** TEXT **
####

Added to the CD waste are the accessories that come with it. These include the plastic case, booklets, case lining notes, and other printed papers which will also become trash after use. By switching from physical to digital, the amount of solid waste that is disposed is reduced. There will also be less electronic waste. When there are no CD’s, there are no CD players to dispose as well.

There are technologies which can recycle CD elements into a form of plastic, but the process is said to be costly and not commonplace. It’s possible however for CDs to be recycled for use in new products. Specialized electronic recycling companies clean, grind, blend, and compound CD’s into a high-quality plastic for a variety of uses, including: automotive industry parts, raw materials to make plastics, office equipment, alarm boxes and panels, street lights, and electrical cable insulation, and even jewel cases.

####

** SET OF TASKS **
A. In the text on CD waste, what steps do specialized electronic recycling companies apply to CDs to produce plastic?
B. Extend the text on CD waste with a paragraph that picks up after its final sentence.
The listing plays no part in the work here.

** SOURCE MATERIAL **
####

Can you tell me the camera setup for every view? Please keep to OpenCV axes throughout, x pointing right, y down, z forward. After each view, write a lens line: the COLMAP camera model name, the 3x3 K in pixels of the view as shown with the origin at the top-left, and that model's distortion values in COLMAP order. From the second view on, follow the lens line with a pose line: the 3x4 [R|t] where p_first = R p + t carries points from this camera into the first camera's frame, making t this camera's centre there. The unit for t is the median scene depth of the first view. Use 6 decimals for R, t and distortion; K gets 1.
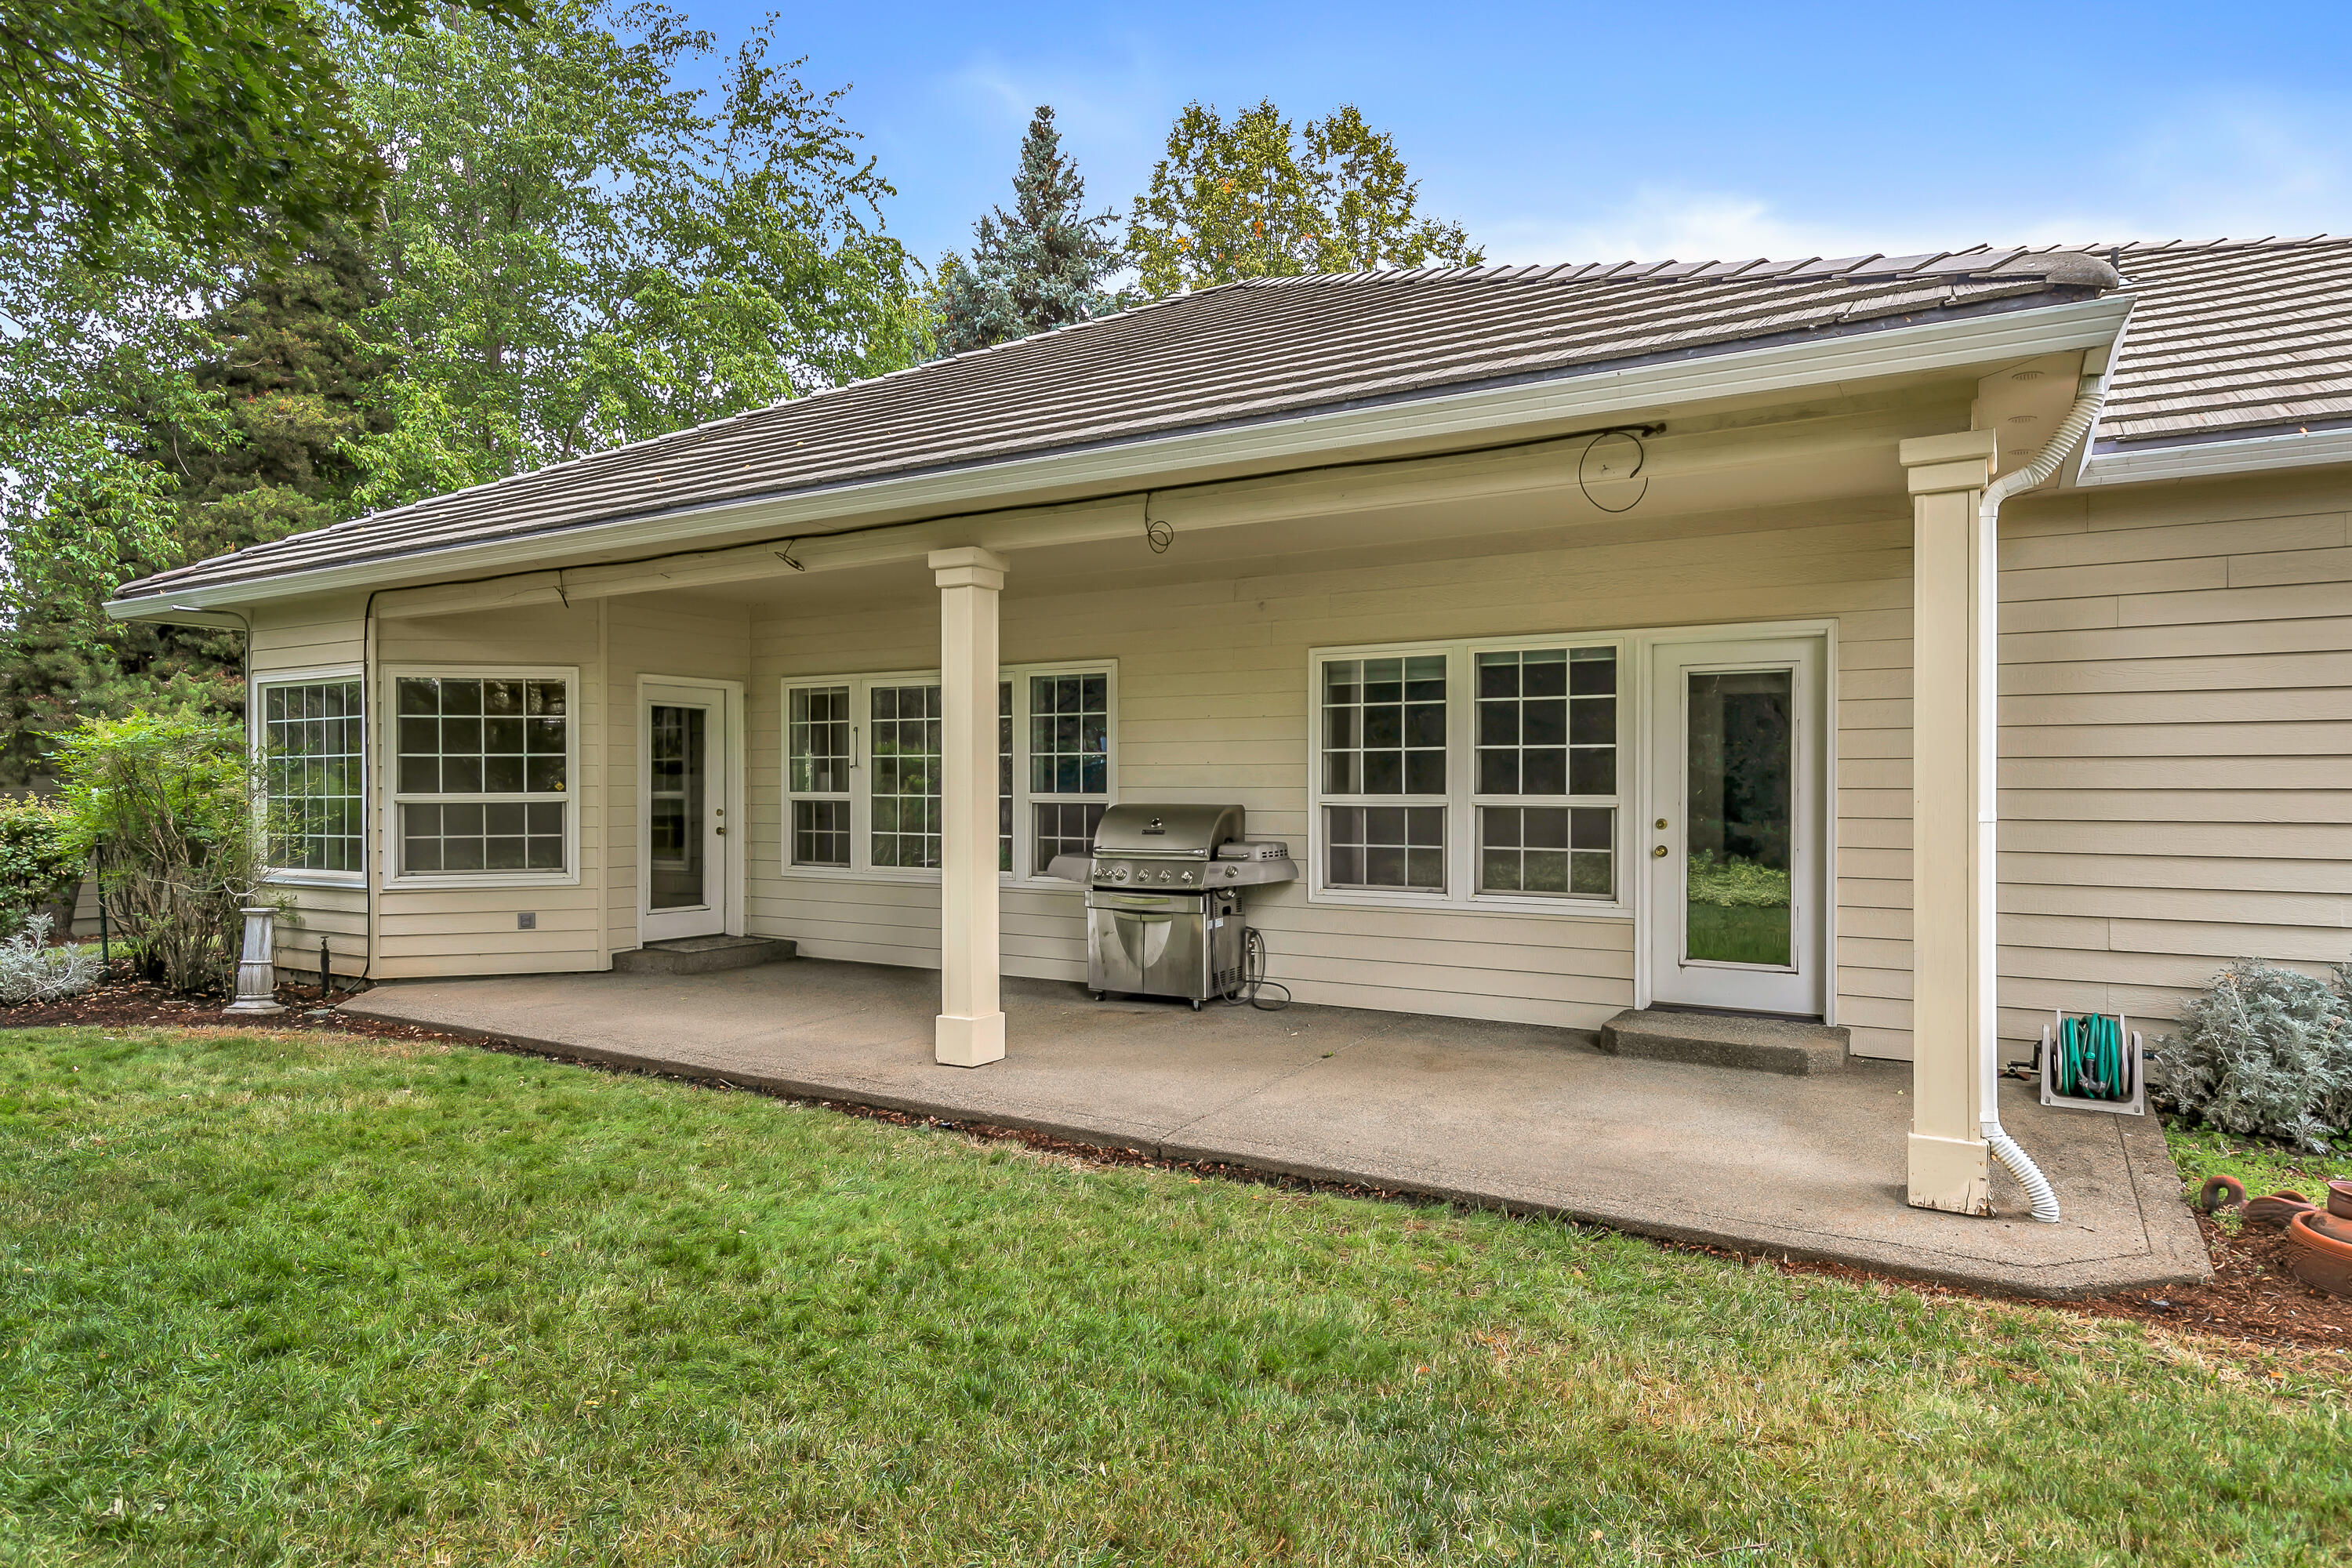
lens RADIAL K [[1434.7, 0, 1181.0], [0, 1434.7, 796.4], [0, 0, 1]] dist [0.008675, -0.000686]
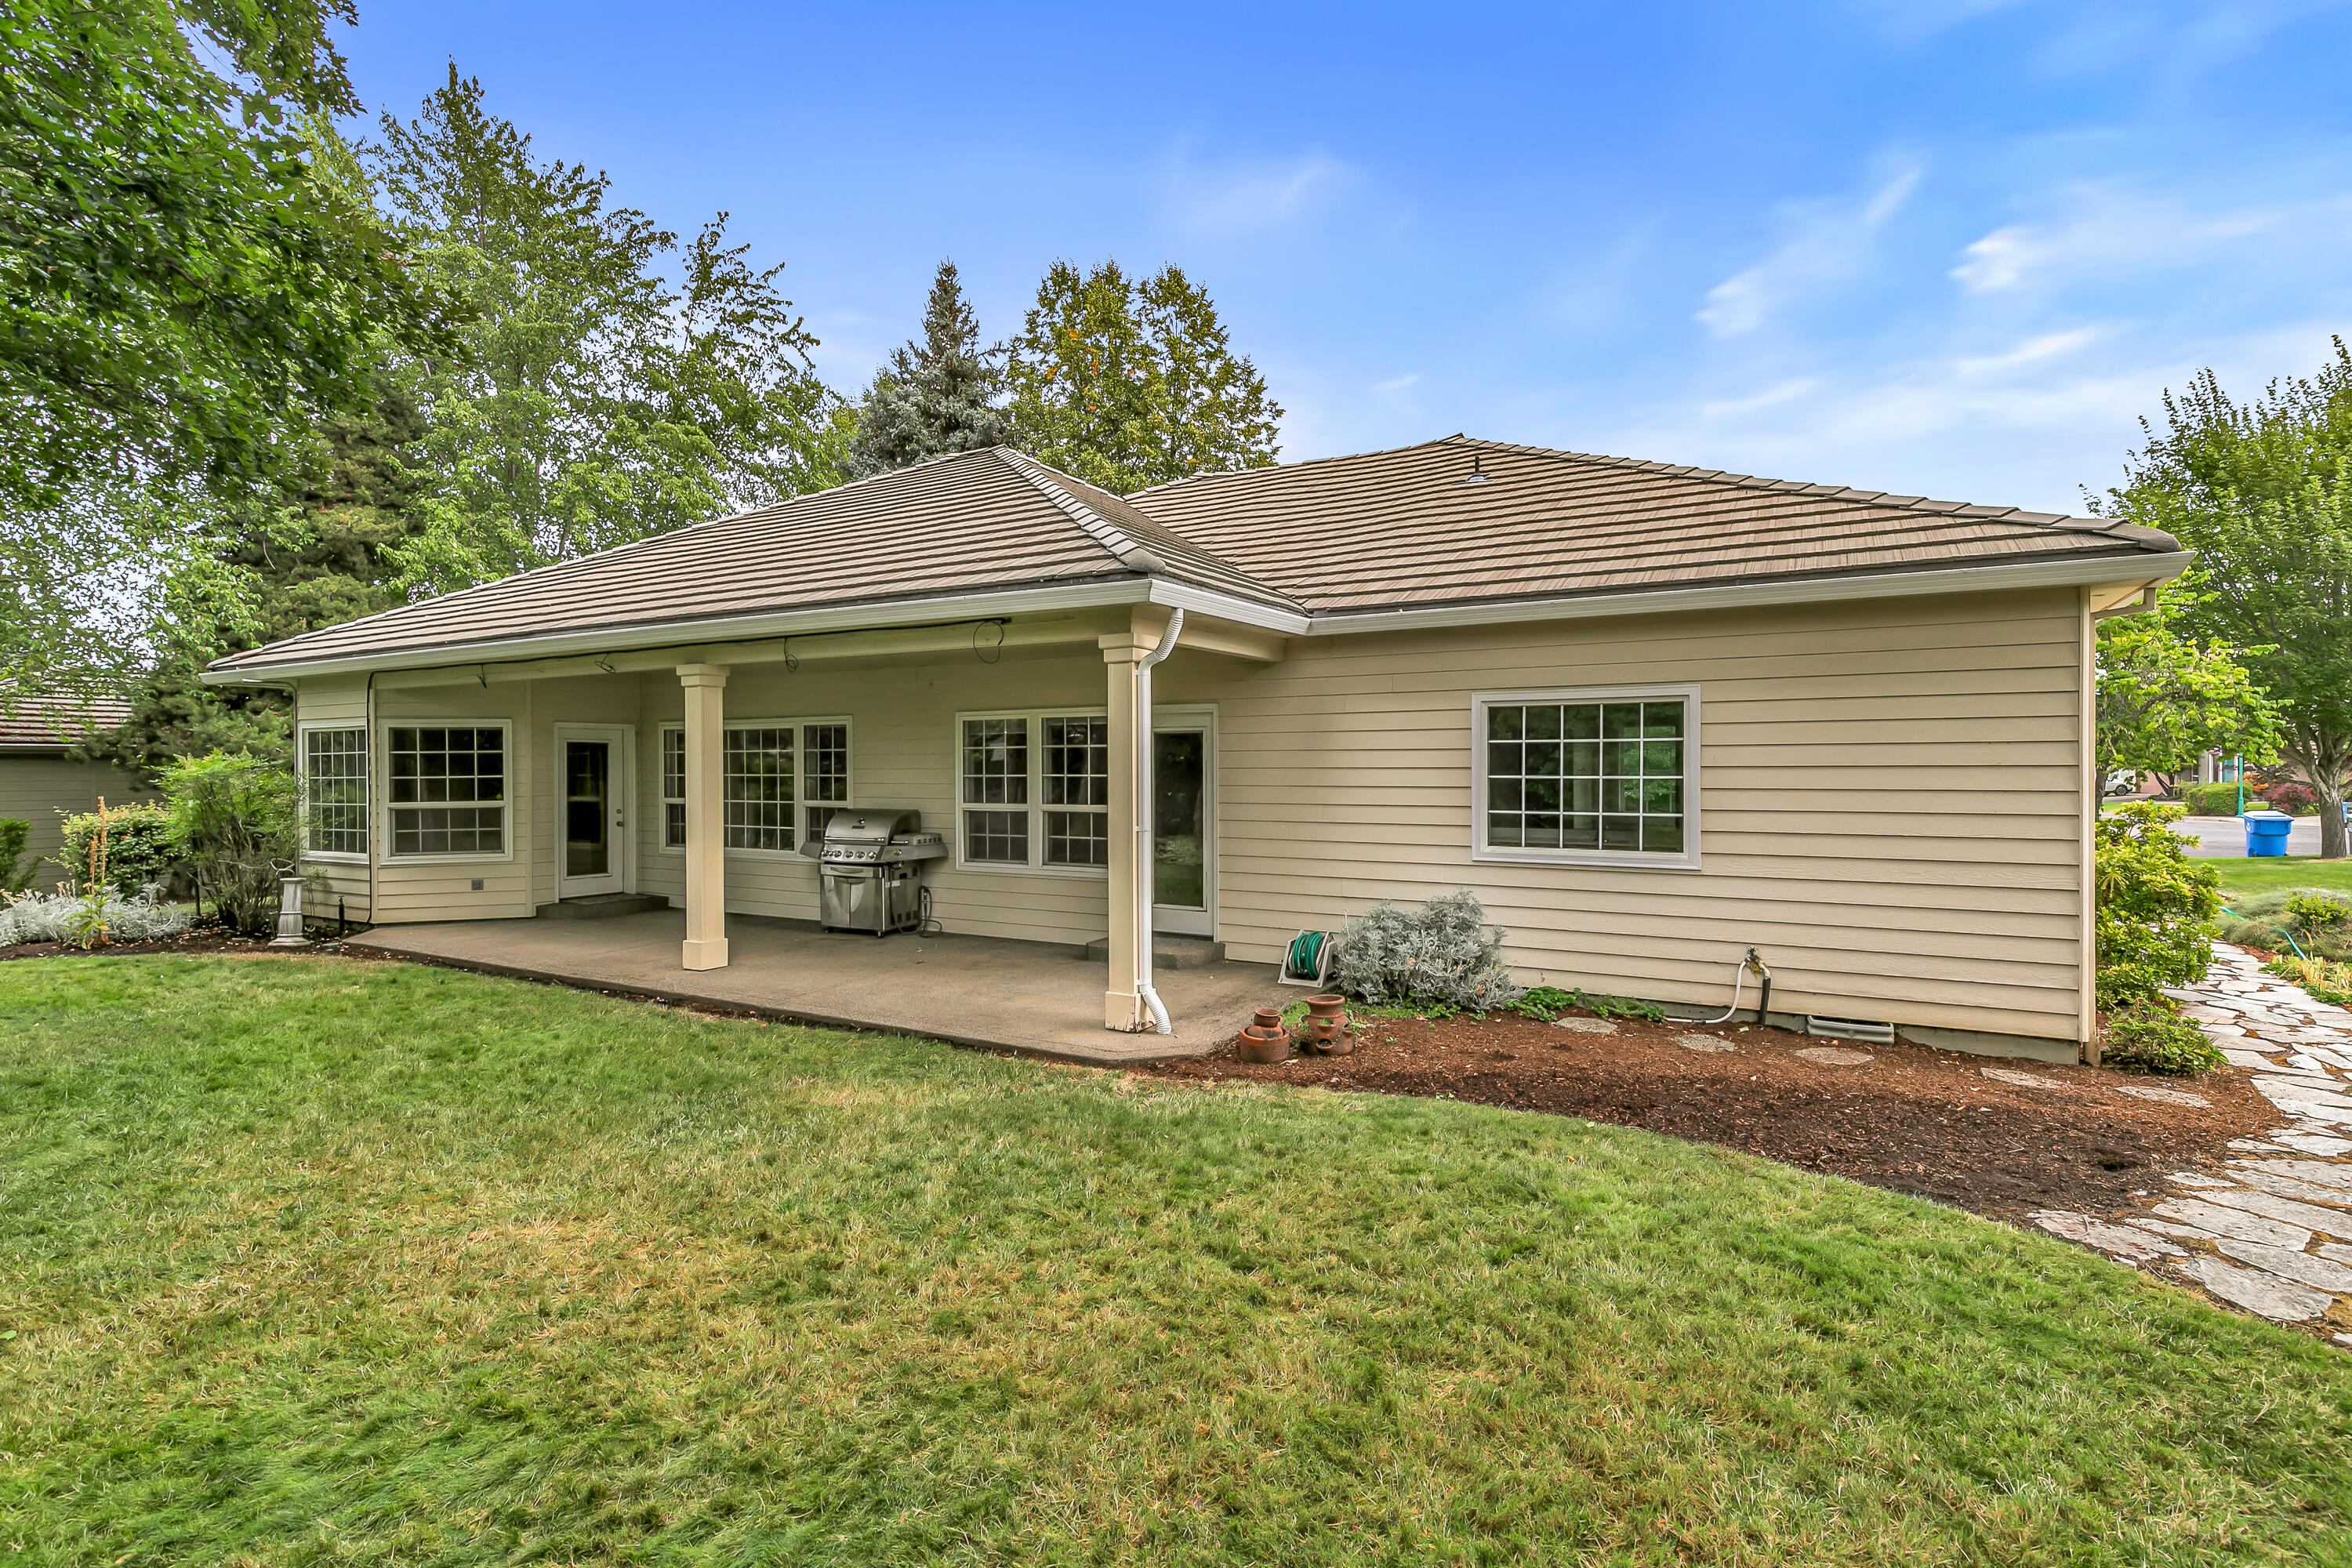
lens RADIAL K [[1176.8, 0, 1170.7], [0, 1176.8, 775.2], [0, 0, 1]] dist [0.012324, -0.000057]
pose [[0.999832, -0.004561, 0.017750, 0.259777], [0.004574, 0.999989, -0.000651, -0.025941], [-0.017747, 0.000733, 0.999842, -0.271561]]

####

** RESULTS IN ORDER **
A. They clean, grind, blend, and compound the CDs into a high-quality plastic.

B.
There are arguments that say CD’s are better than streaming in terms of carbon footprint. It is claimed that on a per-unit basis, streaming has a far lower carbon footprint than any physical format. Estimates put the carbon footprint of an hour of media streaming at around 55 grams of CO2 equivalent, while CDs are over three times that. Thus, to minimize energy usage, put your music in local storage devices such as phones and computers which will reduce the need for streaming over distance from remote servers. Remember that digital platforms generate less solid waste, especially plastic.